DATA SUPPLIED:

Start of Block

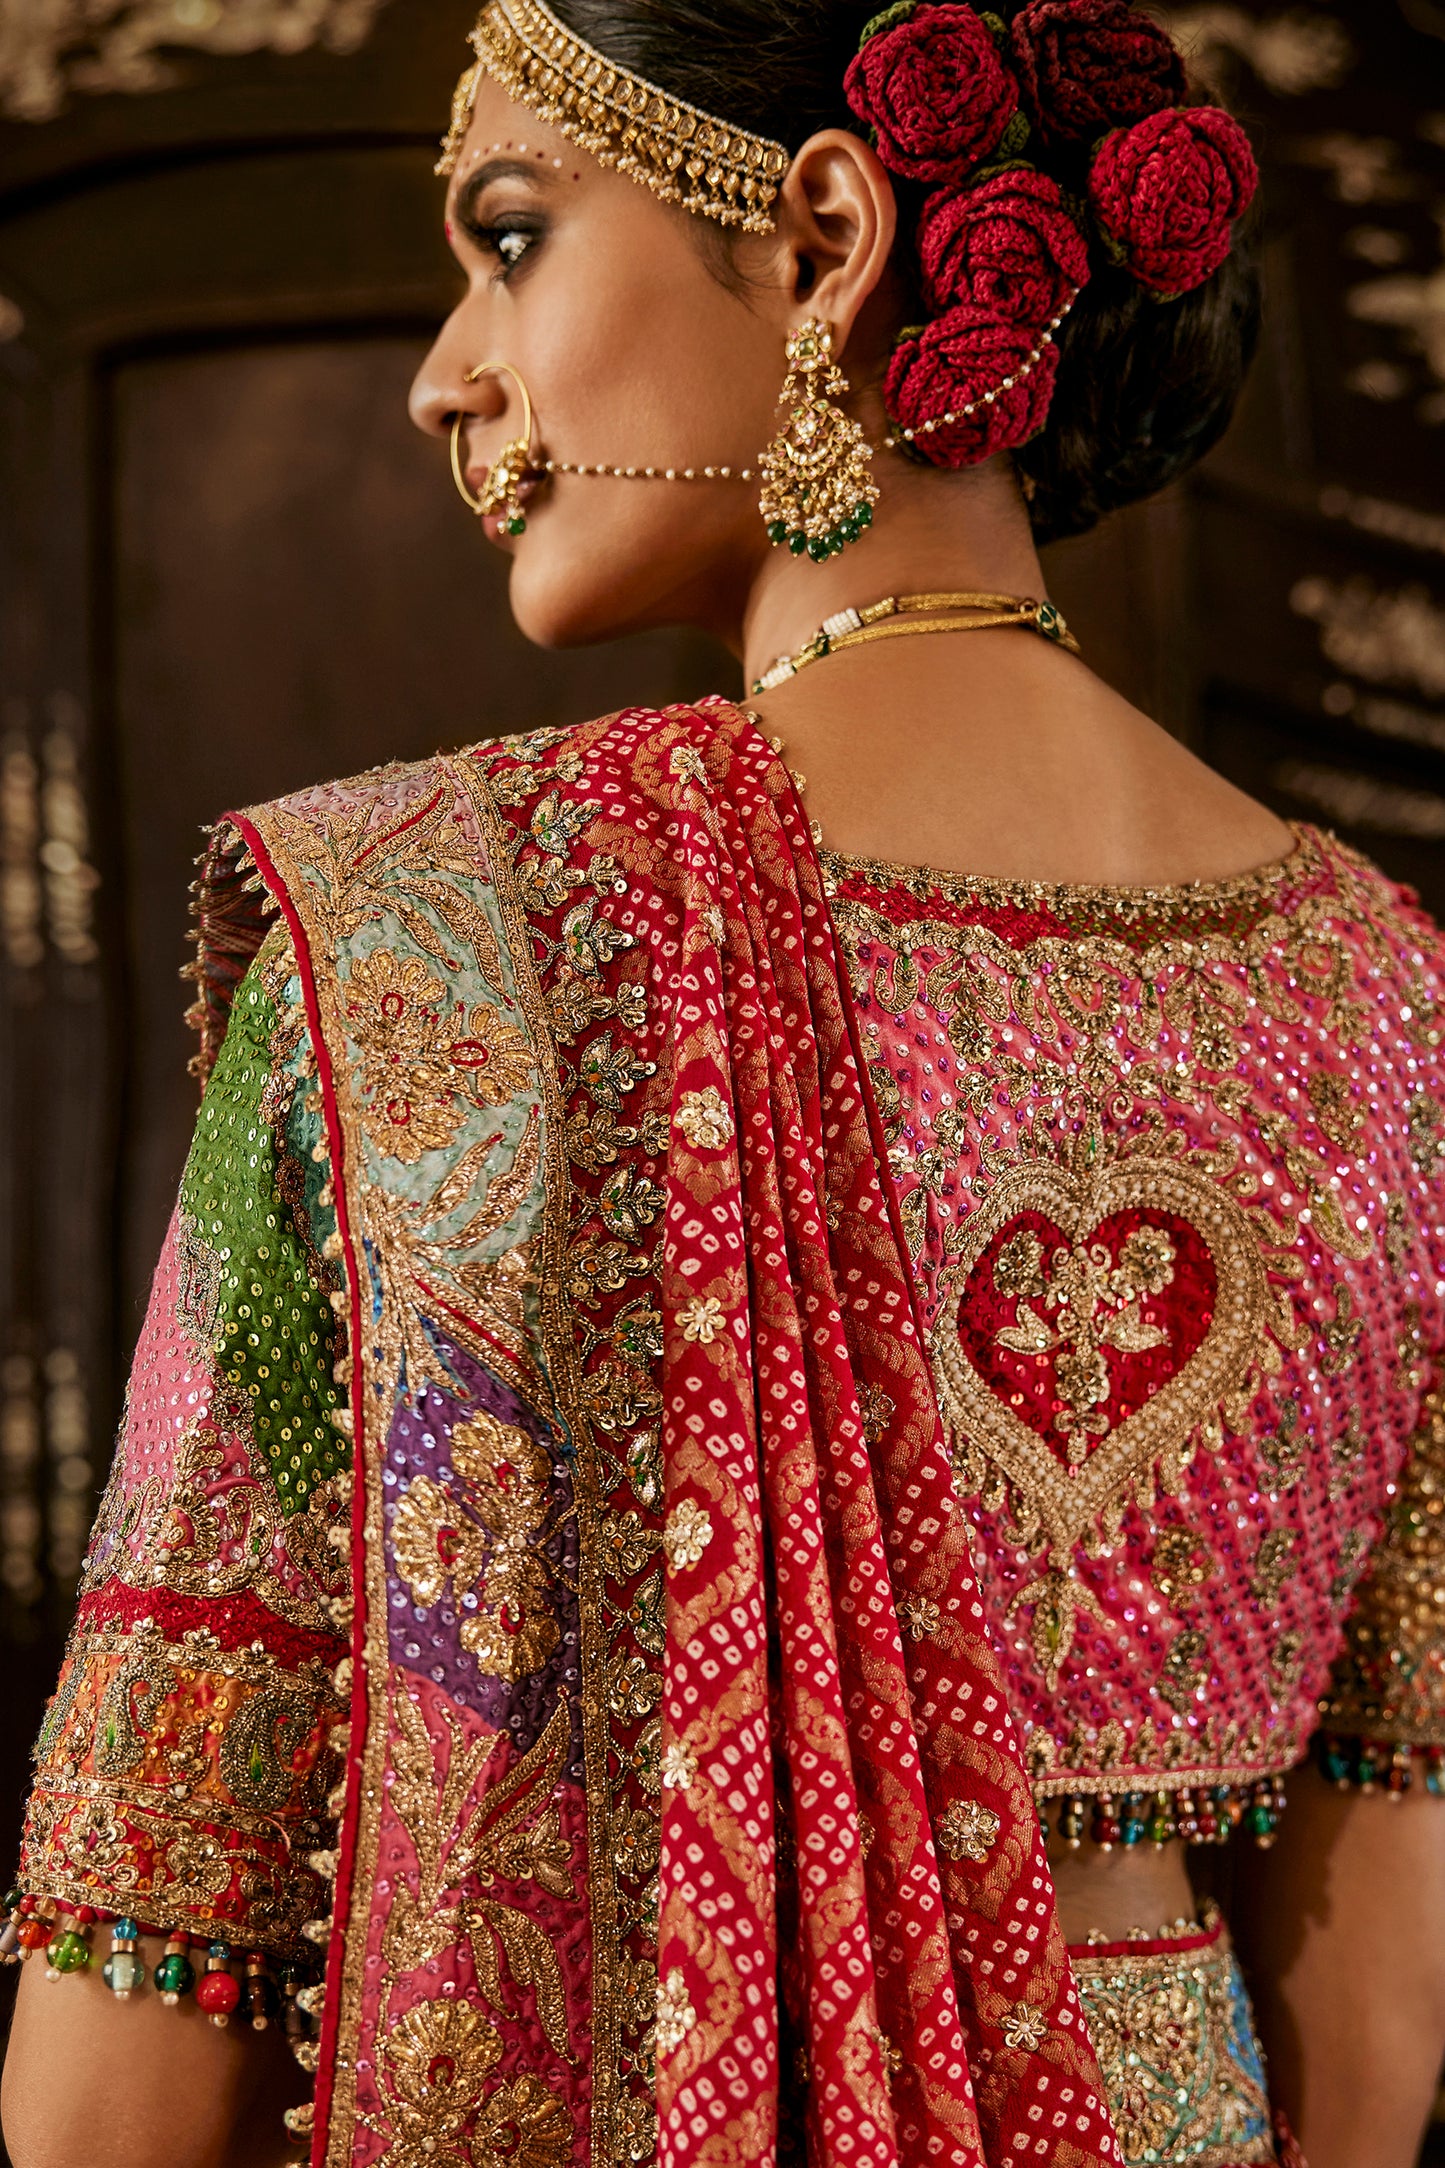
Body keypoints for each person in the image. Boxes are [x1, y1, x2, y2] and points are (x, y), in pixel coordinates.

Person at [3, 3, 1443, 2165]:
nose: (444, 373)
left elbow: (128, 2022)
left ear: (827, 241)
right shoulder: (1390, 1002)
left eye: (509, 236)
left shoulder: (422, 945)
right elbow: (1379, 2006)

End of Block

WHAT IS BEING ASKED:
Output each of the lines above exactly, apart from the images.

TASK RESULT:
Body keypoints for each person in the image. Boxes are [x1, y1, x2, y2] and points are (x, y), in pixel coordinates.

Person at [3, 3, 1443, 2165]:
nose: (444, 373)
left elbow: (128, 2022)
left ear: (827, 241)
right shoulder: (1390, 1002)
left eye: (509, 236)
left shoulder: (422, 945)
right elbow: (1379, 2006)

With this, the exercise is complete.